--- Records for processing ---

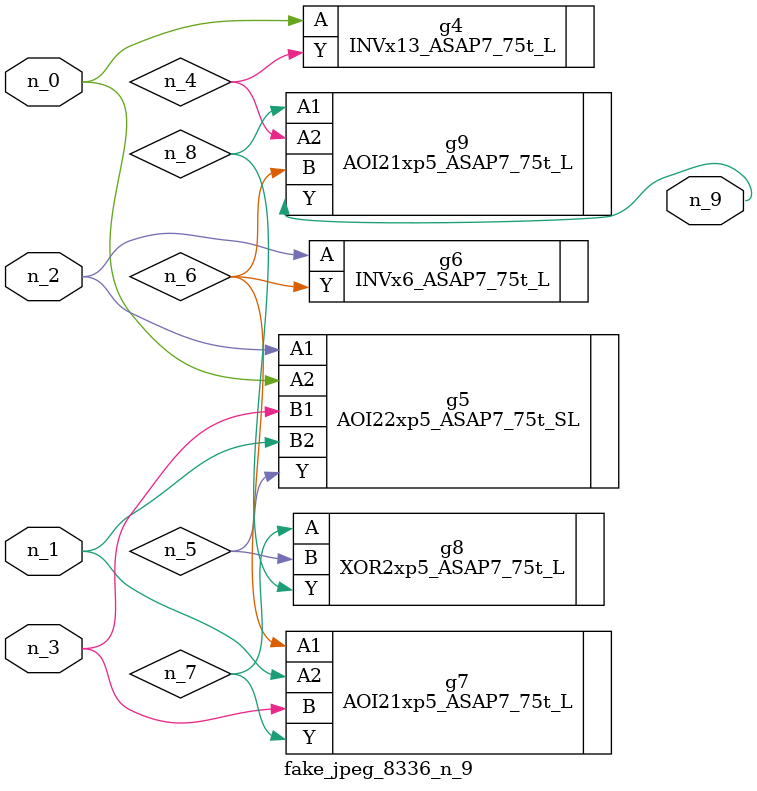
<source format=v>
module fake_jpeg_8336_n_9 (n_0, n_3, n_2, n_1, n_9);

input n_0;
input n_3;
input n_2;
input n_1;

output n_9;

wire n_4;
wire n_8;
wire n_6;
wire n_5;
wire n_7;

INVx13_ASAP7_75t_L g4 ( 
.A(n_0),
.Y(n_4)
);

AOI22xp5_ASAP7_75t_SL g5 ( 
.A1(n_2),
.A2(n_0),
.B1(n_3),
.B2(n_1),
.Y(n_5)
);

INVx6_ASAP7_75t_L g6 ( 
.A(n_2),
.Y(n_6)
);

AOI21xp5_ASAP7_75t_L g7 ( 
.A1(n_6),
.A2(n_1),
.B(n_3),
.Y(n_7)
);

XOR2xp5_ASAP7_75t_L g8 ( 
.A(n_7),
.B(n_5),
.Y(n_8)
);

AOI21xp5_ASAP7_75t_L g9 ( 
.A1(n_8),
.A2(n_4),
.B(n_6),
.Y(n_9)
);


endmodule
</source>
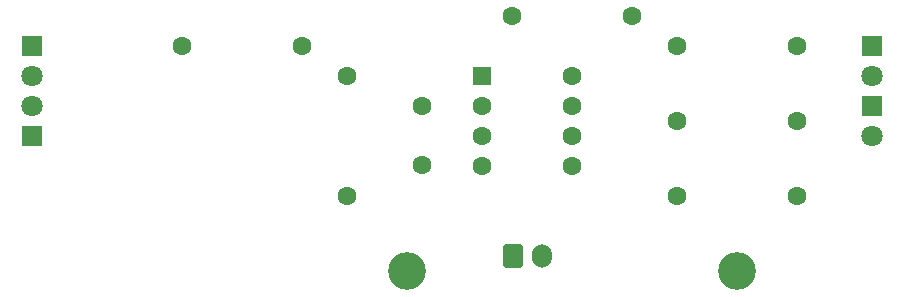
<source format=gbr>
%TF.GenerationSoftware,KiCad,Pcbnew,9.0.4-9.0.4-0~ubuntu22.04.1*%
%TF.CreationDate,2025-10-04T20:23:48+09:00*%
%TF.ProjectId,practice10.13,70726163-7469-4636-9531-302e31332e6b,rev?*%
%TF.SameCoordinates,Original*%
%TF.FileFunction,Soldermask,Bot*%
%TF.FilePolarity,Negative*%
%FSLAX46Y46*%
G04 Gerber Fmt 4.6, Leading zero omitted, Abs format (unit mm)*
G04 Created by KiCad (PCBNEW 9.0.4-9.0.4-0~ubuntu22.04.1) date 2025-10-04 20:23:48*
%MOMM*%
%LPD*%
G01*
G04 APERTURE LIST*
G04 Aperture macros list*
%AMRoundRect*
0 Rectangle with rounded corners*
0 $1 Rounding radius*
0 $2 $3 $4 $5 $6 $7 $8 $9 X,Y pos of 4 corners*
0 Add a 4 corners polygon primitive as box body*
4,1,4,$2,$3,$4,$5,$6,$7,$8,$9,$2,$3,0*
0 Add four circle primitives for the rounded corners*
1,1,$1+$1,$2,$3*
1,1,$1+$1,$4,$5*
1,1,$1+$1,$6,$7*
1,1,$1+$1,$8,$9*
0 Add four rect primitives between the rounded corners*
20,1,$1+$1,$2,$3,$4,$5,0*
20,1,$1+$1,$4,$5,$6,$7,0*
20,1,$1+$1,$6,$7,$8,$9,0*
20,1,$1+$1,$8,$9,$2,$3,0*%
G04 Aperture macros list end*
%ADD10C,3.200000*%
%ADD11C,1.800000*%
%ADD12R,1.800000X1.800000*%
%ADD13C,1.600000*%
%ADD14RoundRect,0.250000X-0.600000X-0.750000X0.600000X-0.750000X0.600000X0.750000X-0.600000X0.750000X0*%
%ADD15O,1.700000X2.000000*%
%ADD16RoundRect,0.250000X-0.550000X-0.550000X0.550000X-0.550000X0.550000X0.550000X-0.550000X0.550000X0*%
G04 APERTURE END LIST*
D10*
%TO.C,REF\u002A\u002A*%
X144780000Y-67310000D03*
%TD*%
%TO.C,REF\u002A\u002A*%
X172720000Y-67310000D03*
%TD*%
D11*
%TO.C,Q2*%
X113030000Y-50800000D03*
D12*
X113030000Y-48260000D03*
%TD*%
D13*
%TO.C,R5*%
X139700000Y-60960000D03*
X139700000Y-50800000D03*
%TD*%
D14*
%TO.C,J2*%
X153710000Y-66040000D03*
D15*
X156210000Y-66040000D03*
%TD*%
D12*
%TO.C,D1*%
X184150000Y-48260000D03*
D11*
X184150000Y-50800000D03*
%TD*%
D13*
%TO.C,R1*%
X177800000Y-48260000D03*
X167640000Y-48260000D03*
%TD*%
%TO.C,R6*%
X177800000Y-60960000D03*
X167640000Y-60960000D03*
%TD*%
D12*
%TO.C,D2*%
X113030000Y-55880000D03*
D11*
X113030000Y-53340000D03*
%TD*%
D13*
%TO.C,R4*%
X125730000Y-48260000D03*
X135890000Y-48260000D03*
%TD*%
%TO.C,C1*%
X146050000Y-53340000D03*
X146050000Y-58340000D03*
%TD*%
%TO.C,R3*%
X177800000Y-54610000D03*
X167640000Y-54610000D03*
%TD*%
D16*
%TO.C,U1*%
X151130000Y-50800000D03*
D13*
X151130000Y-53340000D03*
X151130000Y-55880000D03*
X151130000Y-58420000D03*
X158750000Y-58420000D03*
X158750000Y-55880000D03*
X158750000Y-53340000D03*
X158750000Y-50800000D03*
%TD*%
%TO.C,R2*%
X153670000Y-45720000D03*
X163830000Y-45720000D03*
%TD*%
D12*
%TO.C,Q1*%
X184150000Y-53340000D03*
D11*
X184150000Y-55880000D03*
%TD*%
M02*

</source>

---

§ Aim of the task
Please return the records above exactly as written, dropping every picture.

§ Exercise result
<source format=v>
module fake_jpeg_8336_n_9 (n_0, n_3, n_2, n_1, n_9);

input n_0;
input n_3;
input n_2;
input n_1;

output n_9;

wire n_4;
wire n_8;
wire n_6;
wire n_5;
wire n_7;

INVx13_ASAP7_75t_L g4 ( 
.A(n_0),
.Y(n_4)
);

AOI22xp5_ASAP7_75t_SL g5 ( 
.A1(n_2),
.A2(n_0),
.B1(n_3),
.B2(n_1),
.Y(n_5)
);

INVx6_ASAP7_75t_L g6 ( 
.A(n_2),
.Y(n_6)
);

AOI21xp5_ASAP7_75t_L g7 ( 
.A1(n_6),
.A2(n_1),
.B(n_3),
.Y(n_7)
);

XOR2xp5_ASAP7_75t_L g8 ( 
.A(n_7),
.B(n_5),
.Y(n_8)
);

AOI21xp5_ASAP7_75t_L g9 ( 
.A1(n_8),
.A2(n_4),
.B(n_6),
.Y(n_9)
);


endmodule
</source>
<source format=gbr>
%TF.GenerationSoftware,KiCad,Pcbnew,9.0.4-9.0.4-0~ubuntu22.04.1*%
%TF.CreationDate,2025-10-04T20:23:48+09:00*%
%TF.ProjectId,practice10.13,70726163-7469-4636-9531-302e31332e6b,rev?*%
%TF.SameCoordinates,Original*%
%TF.FileFunction,Soldermask,Bot*%
%TF.FilePolarity,Negative*%
%FSLAX46Y46*%
G04 Gerber Fmt 4.6, Leading zero omitted, Abs format (unit mm)*
G04 Created by KiCad (PCBNEW 9.0.4-9.0.4-0~ubuntu22.04.1) date 2025-10-04 20:23:48*
%MOMM*%
%LPD*%
G01*
G04 APERTURE LIST*
G04 Aperture macros list*
%AMRoundRect*
0 Rectangle with rounded corners*
0 $1 Rounding radius*
0 $2 $3 $4 $5 $6 $7 $8 $9 X,Y pos of 4 corners*
0 Add a 4 corners polygon primitive as box body*
4,1,4,$2,$3,$4,$5,$6,$7,$8,$9,$2,$3,0*
0 Add four circle primitives for the rounded corners*
1,1,$1+$1,$2,$3*
1,1,$1+$1,$4,$5*
1,1,$1+$1,$6,$7*
1,1,$1+$1,$8,$9*
0 Add four rect primitives between the rounded corners*
20,1,$1+$1,$2,$3,$4,$5,0*
20,1,$1+$1,$4,$5,$6,$7,0*
20,1,$1+$1,$6,$7,$8,$9,0*
20,1,$1+$1,$8,$9,$2,$3,0*%
G04 Aperture macros list end*
%ADD10C,3.200000*%
%ADD11C,1.800000*%
%ADD12R,1.800000X1.800000*%
%ADD13C,1.600000*%
%ADD14RoundRect,0.250000X-0.600000X-0.750000X0.600000X-0.750000X0.600000X0.750000X-0.600000X0.750000X0*%
%ADD15O,1.700000X2.000000*%
%ADD16RoundRect,0.250000X-0.550000X-0.550000X0.550000X-0.550000X0.550000X0.550000X-0.550000X0.550000X0*%
G04 APERTURE END LIST*
D10*
%TO.C,REF\u002A\u002A*%
X144780000Y-67310000D03*
%TD*%
%TO.C,REF\u002A\u002A*%
X172720000Y-67310000D03*
%TD*%
D11*
%TO.C,Q2*%
X113030000Y-50800000D03*
D12*
X113030000Y-48260000D03*
%TD*%
D13*
%TO.C,R5*%
X139700000Y-60960000D03*
X139700000Y-50800000D03*
%TD*%
D14*
%TO.C,J2*%
X153710000Y-66040000D03*
D15*
X156210000Y-66040000D03*
%TD*%
D12*
%TO.C,D1*%
X184150000Y-48260000D03*
D11*
X184150000Y-50800000D03*
%TD*%
D13*
%TO.C,R1*%
X177800000Y-48260000D03*
X167640000Y-48260000D03*
%TD*%
%TO.C,R6*%
X177800000Y-60960000D03*
X167640000Y-60960000D03*
%TD*%
D12*
%TO.C,D2*%
X113030000Y-55880000D03*
D11*
X113030000Y-53340000D03*
%TD*%
D13*
%TO.C,R4*%
X125730000Y-48260000D03*
X135890000Y-48260000D03*
%TD*%
%TO.C,C1*%
X146050000Y-53340000D03*
X146050000Y-58340000D03*
%TD*%
%TO.C,R3*%
X177800000Y-54610000D03*
X167640000Y-54610000D03*
%TD*%
D16*
%TO.C,U1*%
X151130000Y-50800000D03*
D13*
X151130000Y-53340000D03*
X151130000Y-55880000D03*
X151130000Y-58420000D03*
X158750000Y-58420000D03*
X158750000Y-55880000D03*
X158750000Y-53340000D03*
X158750000Y-50800000D03*
%TD*%
%TO.C,R2*%
X153670000Y-45720000D03*
X163830000Y-45720000D03*
%TD*%
D12*
%TO.C,Q1*%
X184150000Y-53340000D03*
D11*
X184150000Y-55880000D03*
%TD*%
M02*

</source>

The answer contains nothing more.